Source records:
━━━━━━━━

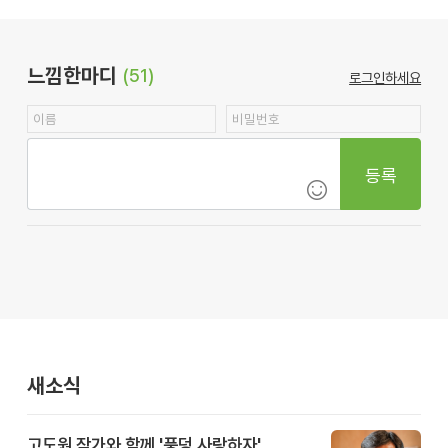
느낌한마디
(51)
로그인하세요
등록
새소식
고도원 작가와 함께 '풍덩 사랑하자'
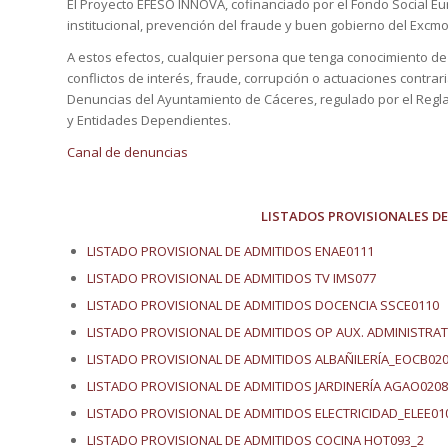
El Proyecto EFESO INNOVA, cofinanciado por el Fondo Social Eu
institucional, prevención del fraude y buen gobierno del Excm
A estos efectos, cualquier persona que tenga conocimiento de 
conflictos de interés, fraude, corrupción o actuaciones contrari
Denuncias del Ayuntamiento de Cáceres, regulado por el Reg
y Entidades Dependientes.
Canal de denuncias
LISTADOS PROVISIONALES DE
LISTADO PROVISIONAL DE ADMITIDOS ENAE0111
LISTADO PROVISIONAL DE ADMITIDOS TV IMS077
LISTADO PROVISIONAL DE ADMITIDOS DOCENCIA SSCE0110
LISTADO PROVISIONAL DE ADMITIDOS OP AUX. ADMINISTRA
LISTADO PROVISIONAL DE ADMITIDOS ALBAÑILERÍA_EOCB02
LISTADO PROVISIONAL DE ADMITIDOS JARDINERÍA AGAO0208
LISTADO PROVISIONAL DE ADMITIDOS ELECTRICIDAD_ELEE01
LISTADO PROVISIONAL DE ADMITIDOS COCINA HOT093_2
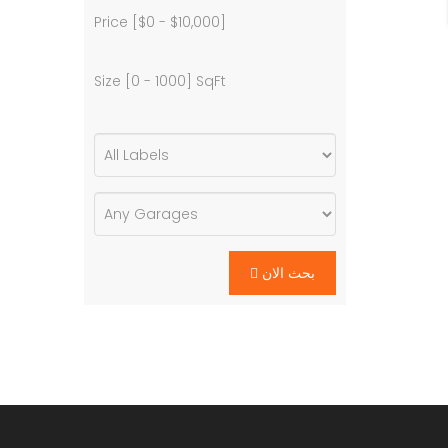
Price [
$0
-
$10,000
]
Size [
0
-
1000
] SqFt
بحث الان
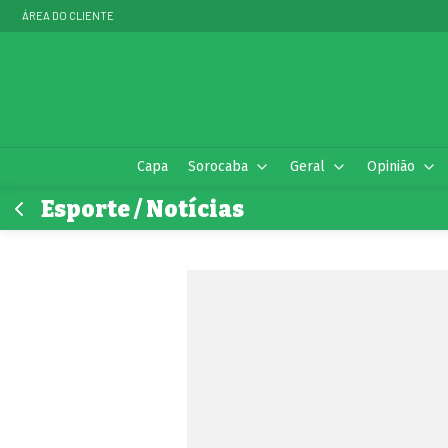
ÁREA DO CLIENTE
Capa
Sorocaba
Geral
Opinião
Esporte / Notícias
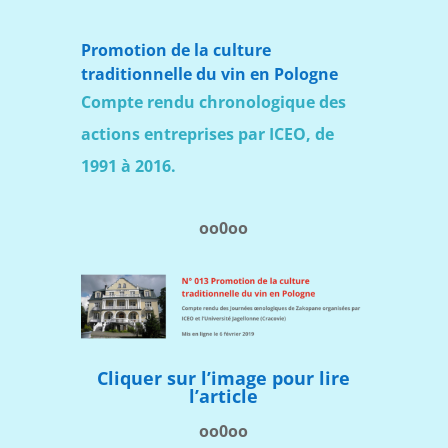
Promotion de la culture
traditionnelle du vin en Pologne
Compte rendu chronologique des
actions entreprises par ICEO, de
1991 à 2016.
oo0oo
Cliquer sur l’image pour lire
l’article
oo0oo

━━━━━━━━

Exercise requirements: Reproduce the text lines of the material, substituting "EXCLUIDOS" for "ADMITIDOS" and leaving everything else unchanged. Omit the pictures.

Result of this task:
느낌한마디
(51)
로그인하세요
등록
새소식
고도원 작가와 함께 '풍덩 사랑하자'
El Proyecto EFESO INNOVA, cofinanciado por el Fondo Social Eu
institucional, prevención del fraude y buen gobierno del Excm
A estos efectos, cualquier persona que tenga conocimiento de 
conflictos de interés, fraude, corrupción o actuaciones contrari
Denuncias del Ayuntamiento de Cáceres, regulado por el Reg
y Entidades Dependientes.
Canal de denuncias
LISTADOS PROVISIONALES DE
LISTADO PROVISIONAL DE EXCLUIDOS ENAE0111
LISTADO PROVISIONAL DE EXCLUIDOS TV IMS077
LISTADO PROVISIONAL DE EXCLUIDOS DOCENCIA SSCE0110
LISTADO PROVISIONAL DE EXCLUIDOS OP AUX. ADMINISTRA
LISTADO PROVISIONAL DE EXCLUIDOS ALBAÑILERÍA_EOCB02
LISTADO PROVISIONAL DE EXCLUIDOS JARDINERÍA AGAO0208
LISTADO PROVISIONAL DE EXCLUIDOS ELECTRICIDAD_ELEE01
LISTADO PROVISIONAL DE EXCLUIDOS COCINA HOT093_2
Price [
$0
-
$10,000
]
Size [
0
-
1000
] SqFt
بحث الان
ÁREA DO CLIENTE
Capa
Sorocaba
Geral
Opinião
Esporte / Notícias
Promotion de la culture
traditionnelle du vin en Pologne
Compte rendu chronologique des
actions entreprises par ICEO, de
1991 à 2016.
oo0oo
Cliquer sur l’image pour lire
l’article
oo0oo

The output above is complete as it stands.